Selain motif Alas Roban, Batik Tulis Batang juga dikenal dengan teknik pewarnaan yang khas, yaitu teknik tiga pewarnaan atau "tiga negeri", serta teknik warna sogan ireng-irengan, yang menghasilkan warna coklat kehitam-hitaman. Dalam proses menggambar, terdapat kebiasaan yang disebut remukan, di mana malam batik akan diremukkan untuk menciptakan motif garis yang tidak tegas, seolah-olah mengalir begitu saja. 

Batik Tulis Batang

Photo :
  • ist

Muthola'ah (37), anak bungsu Umriyah, mengungkapkan bahwa membatik adalah bagian dari hidup Ma’e. Sejak suaminya meninggal pada 1998, Umriyah mengandalkan keahlian membatik untuk menghidupi anak-anaknya dan menyekolahkan mereka, bahkan mengirimkan mereka ke pondok pesantren. Sayangnya, meskipun Umriyah tetap konsisten membatik, minat terhadap batik Batang semakin menurun di kalangan putri-putrinya.
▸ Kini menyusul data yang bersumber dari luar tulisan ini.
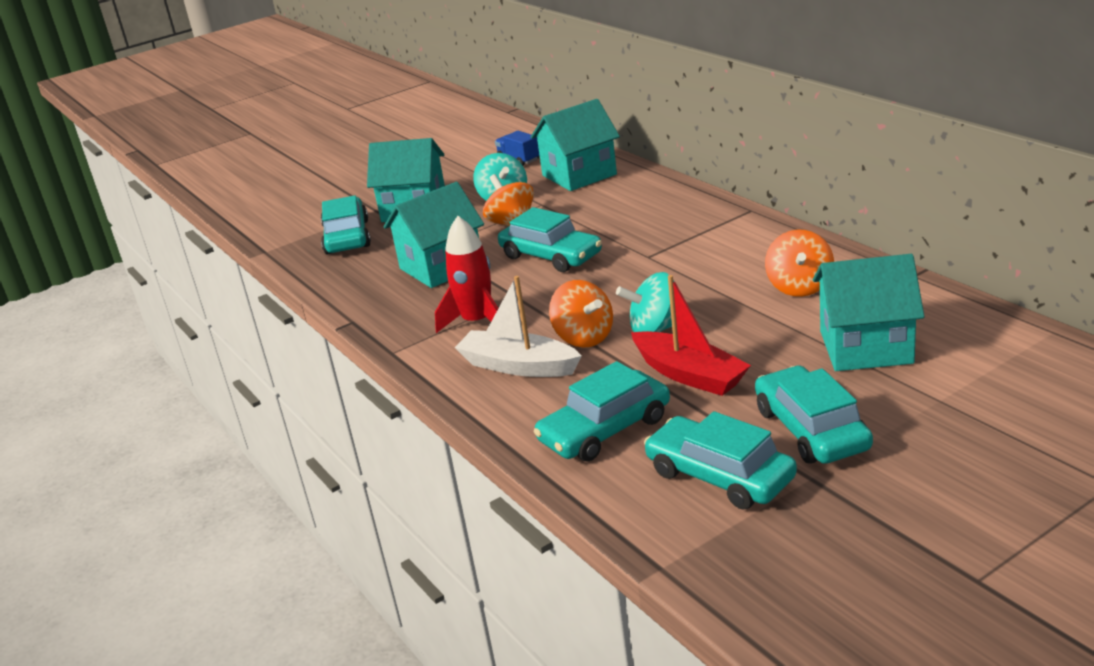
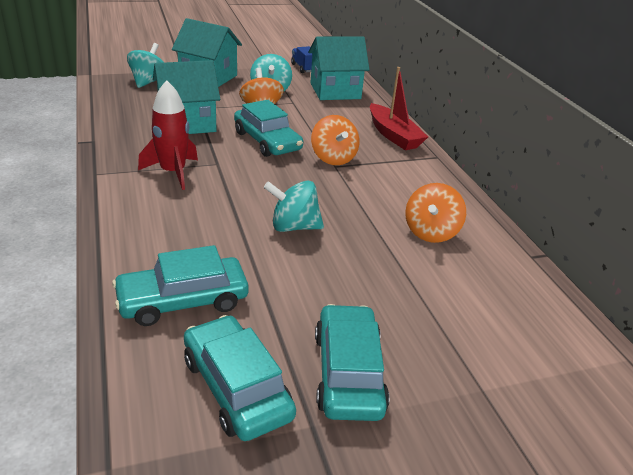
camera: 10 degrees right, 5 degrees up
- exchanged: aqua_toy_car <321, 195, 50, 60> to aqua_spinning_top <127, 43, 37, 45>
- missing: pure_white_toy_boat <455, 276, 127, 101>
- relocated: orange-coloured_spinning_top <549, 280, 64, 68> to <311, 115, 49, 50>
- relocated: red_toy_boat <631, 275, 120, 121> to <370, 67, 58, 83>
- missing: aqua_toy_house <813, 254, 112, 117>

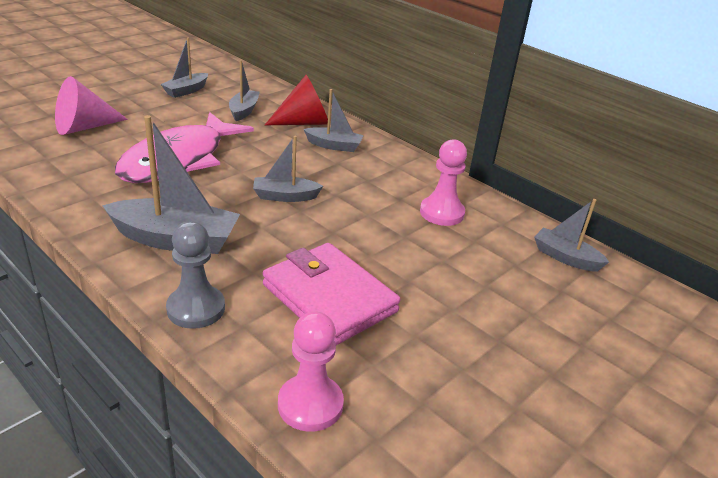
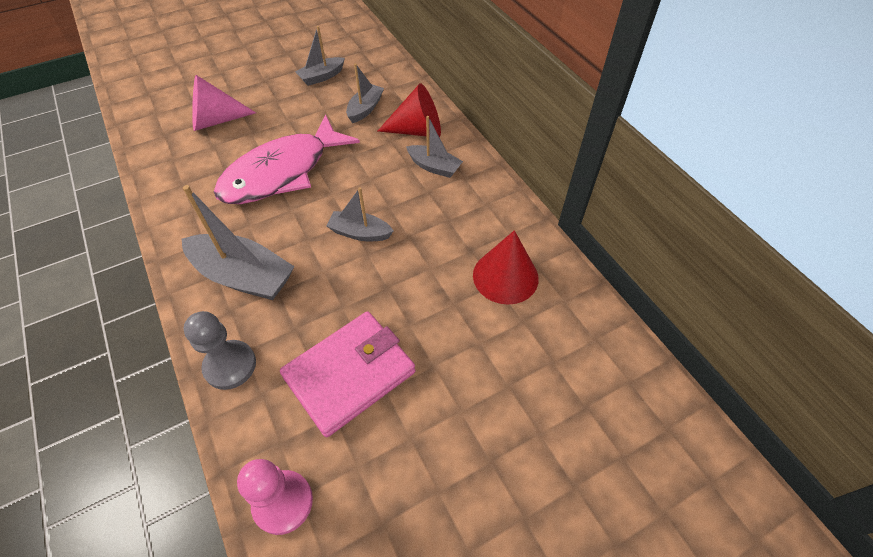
camera: 20 degrees right, 20 degrees up
- spun: rose-pink_wallet <263, 243, 138, 102> = <280, 311, 135, 126> 75 degrees clockwise
- exchanged: rose-pink_game_pawn <420, 139, 47, 87> to red_cone_shape <473, 230, 66, 75>
- missing: ash-grey_toy_boat <534, 199, 75, 73>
Salah satu faktor yang menghambat adalah harga Batik Batang yang sangat tidak sesuai dengan nilai keekonomian.

“Susah memang mencari penerus Batik Tulis Batang,” kata Utin, yang menyatakan kekhawatirannya terhadap kelangsungan tradisi ini.

Meski begitu, berbagai upaya untuk melestarikan Batik Tulis Batang terus dilakukan. Salah satunya melalui pengenalan batik sebagai bagian dari pelajaran tata busana di SMKN 1 Warungasem. Kepala Sekolah SMKN 1 Warungasem, Suyanta, S.Pd, M.Si., menjelaskan bahwa sejak 2021, sekolahnya telah menerima bantuan dari pemerintah untuk mendukung program Desain dan Produksi Busana. Bantuan tersebut meliputi gedung dan peralatan, serta pelatihan, termasuk kehadiran guru tamu dan guru magang. 

Menurut Erwan, Kepala Program Desain Produksi Busana di SMKN 1 Warungasem, anak-anak memang diarahkan untuk menguasai batik tulis. Mereka bahkan akan belajar langsung dari pengrajin Batik Tulis Batang, agar warisan budaya ini tidak punah.

“Semester depan, kami akan mengusulkan kurikulum baru di mana pelajar akan belajar langsung pada ibu asuh, yaitu pengrajin Batik Tulis Batang,” kata Erwan.

Konsorsium Pengusaha Peduli Sekolah Vokasi Indonesia juga turut ambil bagian dalam upaya pelestarian ini. Mereka memberikan bantuan melalui proyek Teaching Factory (TEFA), yang memungkinkan generasi muda Batang untuk menghasilkan karya batik yang dapat dipamerkan di showroom. Di ruang sebelahnya, sebuah runway disiapkan sebagai tempat untuk menampilkan karya batik terbaik dari siswa-siswa SMKN 1 Warungasem.

Sebagai bentuk dukungan tambahan, William Kwan, Direktur Institut Pluralisme Indonesia (IPI), yang juga seorang pemerhati dan pejuang Batik Tulis Batang, turut memberikan pelatihan kepada para pelajar. Pelatihan tersebut meliputi pengenalan motif batik, warna motif, serta pembelajaran mengenai batik Bhinneka Tunggal Ika yang memadukan Batik Tulis Batang dengan Batik Tulis Jambi.